For the next several weeks, a panel of three judges in Guatemala will hear dozens of testimonies like this one, recorded in 1999 by a UN-backed truth commission, of a survivor from an Ixil indigenous village in that country’s remote northern region. After two years of investigation, the commission concluded that during the country’s “Dirty War“, agents of the Guatemalan state committed acts of genocide against the Maya-Ixil people and three other ethnic groups, and that the state had an obligation to investigate and sanction those crimes.

Fourteen years have passed since then, and almost twenty years since peace accords put an end to the armed conflict, but only now, two former generals – José Efraín Ríos Montt and José Mauricio Rodríguez Sánchez – are standing trial in a Guatemalan court on charges of genocide and crimes against humanity, in a trial which began this week, on March 19. Ríos Montt became the de facto head of state after a coup in March 1982 and stayed in power until August 1983, while Rodríguez Sánchez headed military intelligence during the same period, one of the bloodiest in Guatemala’s history.

Genocide trial of Guatemala ex-leader opens

Getting this case to court has been no easy feat in Guatemala, where decades of armed conflict and strict military control of the government left behind an enfeebled and politically compromised judicial system, as well as a deeply entrenched expectation of impunity for even the most heinous of crimes.
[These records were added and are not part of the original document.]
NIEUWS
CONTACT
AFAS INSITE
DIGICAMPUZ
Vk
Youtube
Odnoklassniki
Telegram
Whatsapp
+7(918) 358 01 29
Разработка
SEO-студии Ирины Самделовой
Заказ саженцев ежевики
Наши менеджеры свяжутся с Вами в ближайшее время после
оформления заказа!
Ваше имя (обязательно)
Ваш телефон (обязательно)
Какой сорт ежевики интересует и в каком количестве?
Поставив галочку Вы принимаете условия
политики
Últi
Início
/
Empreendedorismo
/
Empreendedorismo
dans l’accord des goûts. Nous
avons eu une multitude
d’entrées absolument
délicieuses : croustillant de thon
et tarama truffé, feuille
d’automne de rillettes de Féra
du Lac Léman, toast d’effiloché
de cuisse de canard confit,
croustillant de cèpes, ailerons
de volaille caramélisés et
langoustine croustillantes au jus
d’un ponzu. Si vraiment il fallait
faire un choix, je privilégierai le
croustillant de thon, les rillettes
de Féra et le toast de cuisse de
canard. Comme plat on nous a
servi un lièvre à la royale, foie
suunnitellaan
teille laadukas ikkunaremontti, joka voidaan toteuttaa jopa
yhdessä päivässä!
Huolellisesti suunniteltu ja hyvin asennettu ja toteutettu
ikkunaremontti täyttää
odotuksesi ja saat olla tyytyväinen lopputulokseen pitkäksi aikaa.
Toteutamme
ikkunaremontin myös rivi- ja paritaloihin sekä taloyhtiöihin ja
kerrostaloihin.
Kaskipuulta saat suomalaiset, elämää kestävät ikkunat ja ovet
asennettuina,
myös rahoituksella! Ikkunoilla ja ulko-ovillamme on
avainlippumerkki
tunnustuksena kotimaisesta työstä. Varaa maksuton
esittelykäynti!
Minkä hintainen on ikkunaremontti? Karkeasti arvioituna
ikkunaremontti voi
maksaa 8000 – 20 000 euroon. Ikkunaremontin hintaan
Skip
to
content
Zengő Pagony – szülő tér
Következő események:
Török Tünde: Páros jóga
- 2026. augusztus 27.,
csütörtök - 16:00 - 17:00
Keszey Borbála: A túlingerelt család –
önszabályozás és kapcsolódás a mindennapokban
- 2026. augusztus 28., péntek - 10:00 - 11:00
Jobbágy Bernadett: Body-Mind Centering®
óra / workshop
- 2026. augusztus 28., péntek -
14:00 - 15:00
But the significance of the trial stretches far beyond that small Central American country: it is the first time that a former head of state is being tried for genocide in a credible national court, by the national authorities, in the country where the alleged crimes took place.

What is similarly remarkable is that this is not a classic situation of “victors’ justice”, where the courts do the bidding of a new regime against its old opponents. Guatemala’s current president is another former general who served under Ríos Montt. Just days b­­efore the trial was set to start, he declared that there was no genocide in Guatemala, contributing to a highly charged political environment, where judicial independence still depends in large measure on the bravery and integrity of the prosecutors and judges.
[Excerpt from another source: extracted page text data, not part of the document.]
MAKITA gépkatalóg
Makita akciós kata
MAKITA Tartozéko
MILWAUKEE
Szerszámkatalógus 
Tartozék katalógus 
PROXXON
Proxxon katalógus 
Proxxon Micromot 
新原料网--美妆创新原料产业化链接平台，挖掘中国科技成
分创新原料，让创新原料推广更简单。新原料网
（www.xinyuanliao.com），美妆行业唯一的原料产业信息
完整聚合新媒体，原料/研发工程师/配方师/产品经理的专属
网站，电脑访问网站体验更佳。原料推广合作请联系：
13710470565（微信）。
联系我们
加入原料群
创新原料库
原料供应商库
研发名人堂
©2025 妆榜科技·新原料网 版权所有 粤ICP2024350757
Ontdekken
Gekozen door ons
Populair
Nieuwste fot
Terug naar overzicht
Much credit goes to Attorney General Claudia Paz y Paz Bailey for the current policies that have enabled prosecutors to conduct investigations and bring charges against those suspected of having the greatest responsibility for atrocities committed during the country´s armed conflict. Credit also goes to el Centro para la Acción Legal en Derechos Hum­anos (CALDH), a Guatemalan human rights organisation and la Asociación Justicia y Reconciliación (AJR), a victims’ organisation whose members are survivors from the regions where the actions took place. Against all odds, both organisations worked for years to construct an evidentiary base to contribute to the prosecution, which they have joined as querellantes adhesivos (complementary prosecutor). Finally, the demand for justice and the determination of victim communities have been the driving force and inspiration for all involved.
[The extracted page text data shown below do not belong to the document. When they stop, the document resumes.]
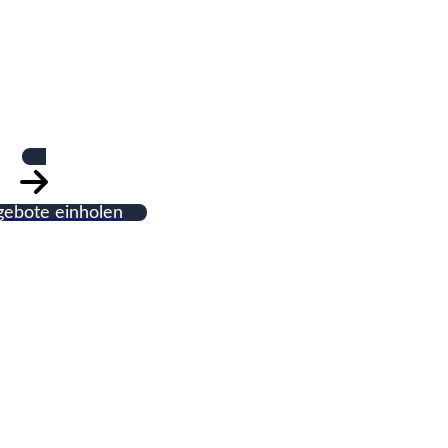
iesenlegermeist
gebote einholen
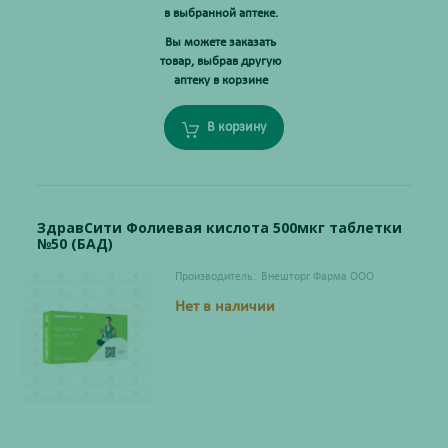
в выбранной аптеке.
Вы можете заказать
товар, выбрав другую
аптеку в корзине
В корзину
ЗдравСити Фолиевая кислота 500мкг таблетки
№50 (БАД)
Производитель:
Внешторг Фарма ООО
Нет в наличии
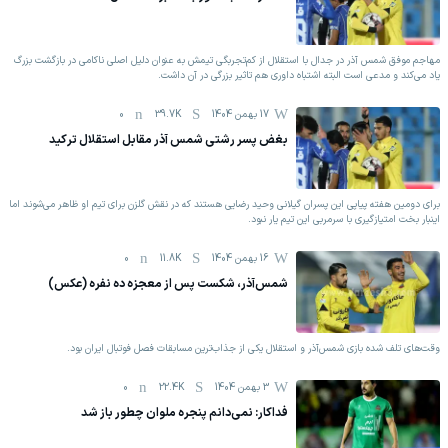
مهاجم موفق شمس آذر در جدال با استقلال از کم‌تجربگی‌ تیمش به عنوان دلیل اصلی ناکامی در بازگشت بزرگ
یاد می‌کند و مدعی است البته اشتباه داوری هم تاثیر بزرگی در آن داشت.
17 بهمن 1404
39.7K
0
بغض پسر رشتی شمس آذر مقابل استقلال ترکید
برای دومین هفته پیاپی این پسران گیلانی وحید رضایی هستند که در نقش گلزن برای تیم او ظاهر می‌شوند اما
اینبار بخت امتیازگیری با سرمربی این تیم یار نبود.
16 بهمن 1404
11.8K
0
شمس‌آذر، شکست پس از معجزه ده نفره (عکس)
وقت‌های تلف شده بازی شمس‌آذر و استقلال یکی از جذاب‌ترین مسابقات فصل فوتبال ایران بود.
3 بهمن 1404
22.4K
0
فداکار: نمی‌دانم پنجره ملوان چطور باز شد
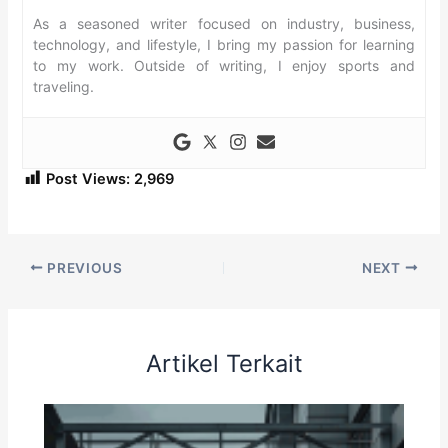
As a seasoned writer focused on industry, business,
technology, and lifestyle, I bring my passion for learning
to my work. Outside of writing, I enjoy sports and
traveling.
Post Views:
2,969
PREVIOUS
NEXT
Artikel Terkait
Public opinion in the lead up to the trial has been highly polarised. The Attorney General has been accused of being a sympathiser of the former insurgency, and prosecutors and judges alike have been under stiff pressure from sectors that supported the military during the war and want to see the trial stopped. In this context, the security of all of the parties involved, including prosecutors, judges, lawyers, witnesses, and victim communities, is of concern.

The trial has just begun and the verdict could be months away. Hundreds of witnesses will give testimony and be questioned and cross-examined, even the exhumed remains of hundreds of mortal victims will “speak” though forensic reports. Dozens of experts will analyse the military campaigns that laid waste to Ixil communities thirty years ago, explain the workings of the chain of command in war time, and examine the role of racism in the conduct of the war by the military. On the genocide charges, prosecutors and defence lawyers will argue on the most central of issues to determine that crime: did the accused act with the intent to destroy, in whole or in part, the Ixil people? Justice hangs in the balance, as does an interpretation of history. Perhaps most importantly, however, the trial will give us a lens into a country’s future: can a society as divided as Guatemala’s face its past and move forward, recognizing the value of the rule of law, where even the most marginalised have the same rights to justice as the powerful?

Marcie Mersky is Program Director at the International Center for Transitional Justice. She worked in Guatemala for more than 20 years, including with the Guatemalan Commission for Historical Clarification.